In September, the CCI ordered the ecommerce firms to share their financial statements for the investigation, to help determine the penalty for the companies after a court hearing.
According to the 2023 amendment to the competition law, the CCI may impose a fine of up to 10% of the average global turnover or income of three preceding financial years on each of the parties found to have breached the law. This may include revenue earned by the company in India and abroad.
Amazon and Flipkart have expressed concern over the circulation of sensitive information in the public domain.
What is the case?
- Investigations by the watchdog found the companies in violation of competition law by giving preference to a handful of sellers on their shopping websites whom they had business arrangements with, Reuters reported.
- The companies were also found to be giving priority to certain listings, and steeply discounting products, which is hurting other companies. The CCI went on to say that the companies had built an ecosystem “wherein no seller other than its preferred seller can survive.”
- The August 9-dated investigation report revealed that in this ecosystem preferred sellers are prioritised in search results, with the rest being relegated to just database entries. The report on Amazon was was 1,027 pages long, while that on Flipkart came to 1,696 pages.
- This also involved exclusive product launches and deep discounting for a few sellers, especially for major smartphone brands like Samsung, Xiaomi, Motorola, Realme and OnePlus.
- This becomes important as nearly 50% of smartphone sales in 2023 took place online, with Flipkart and Amazon having a 55% and 35% share, respectively, as per data from Datum Intelligence. Samsung and Xiaomi together command nearly 36% of the Indian smartphone market, Counterpoint Research has found.
- The investigation also claimed that both Amazon and Flipkart “deliberately downplayed” allegations of exclusive launches and deep discounting, even though officials said the practice was “rampant”.

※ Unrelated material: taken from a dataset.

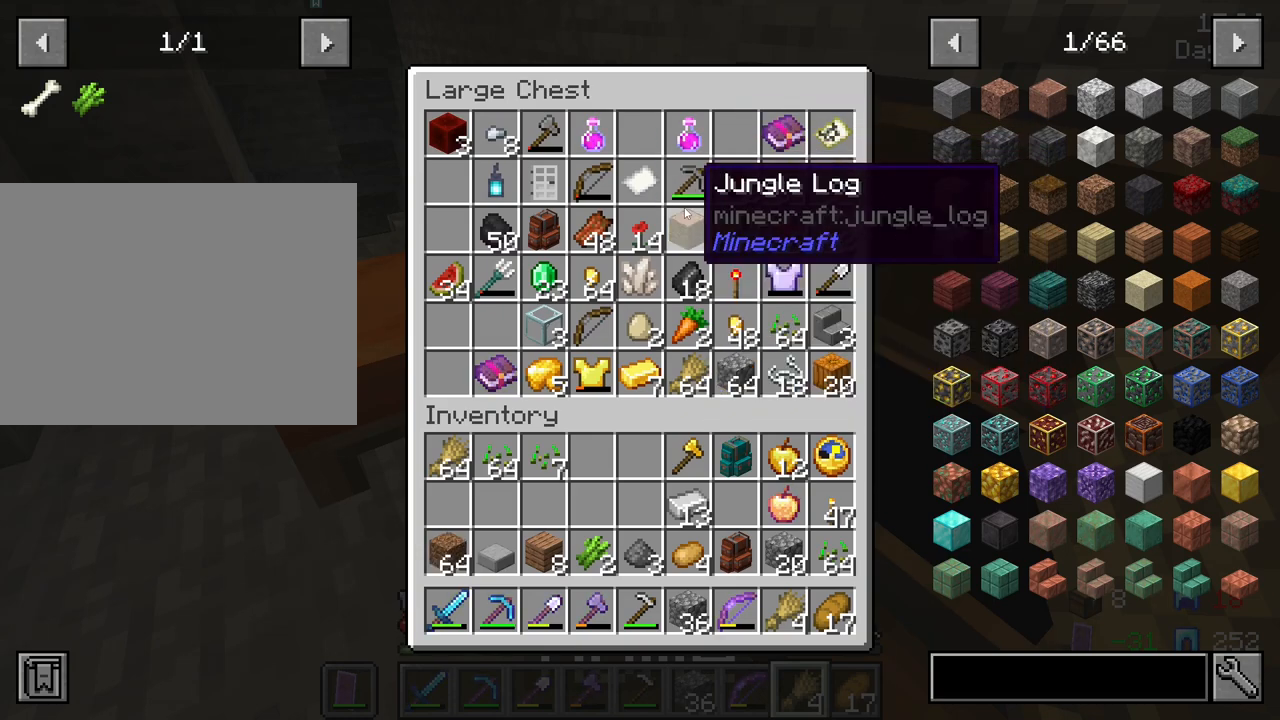
{"keys": ["shift"], "mouse": ["left"], "mouse_move": "still", "events": [[467, "mouse_left", "down"]]}
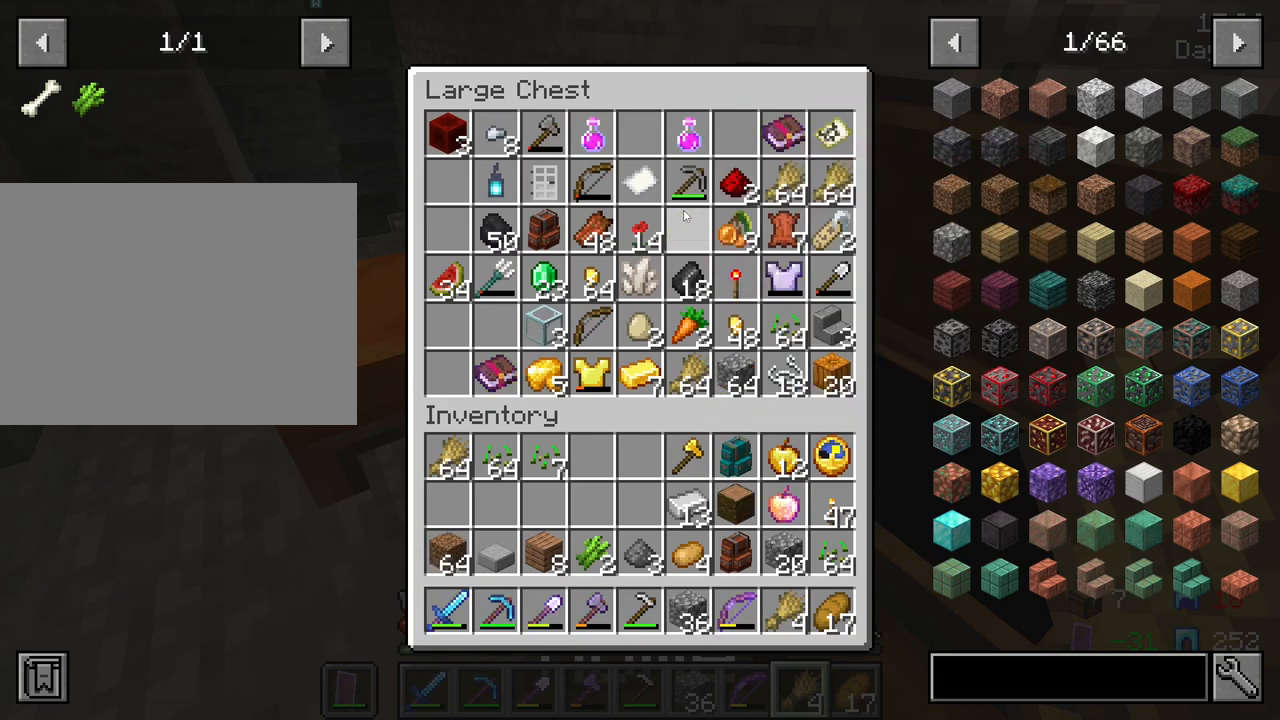
{"keys": ["shift"], "mouse": [], "mouse_move": "left", "events": [[100, "mouse_left", "up"]]}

- The CCI said the firms used foreign investments to offer discounted services like warehousing and marketing to select sellers.
What’s next?
The case gains significance ahead of the festive season about to kick off when both companies host their annual sale events with massive discounts on categories like electronics and home appliances.
ET reported on September 14 that the CCI will likely issue final orders by November on its four-year-long investigation.
The findings of the case are likely to impact the growing ecommerce industry, of which Amazon and Flipkart are key players. The ecommerce market is expected to reach over $160 billion by 2028, according to consultancy firm Bain. The involvement of high-tech brands in the case is likely to add to legal and compliance issues for the platforms.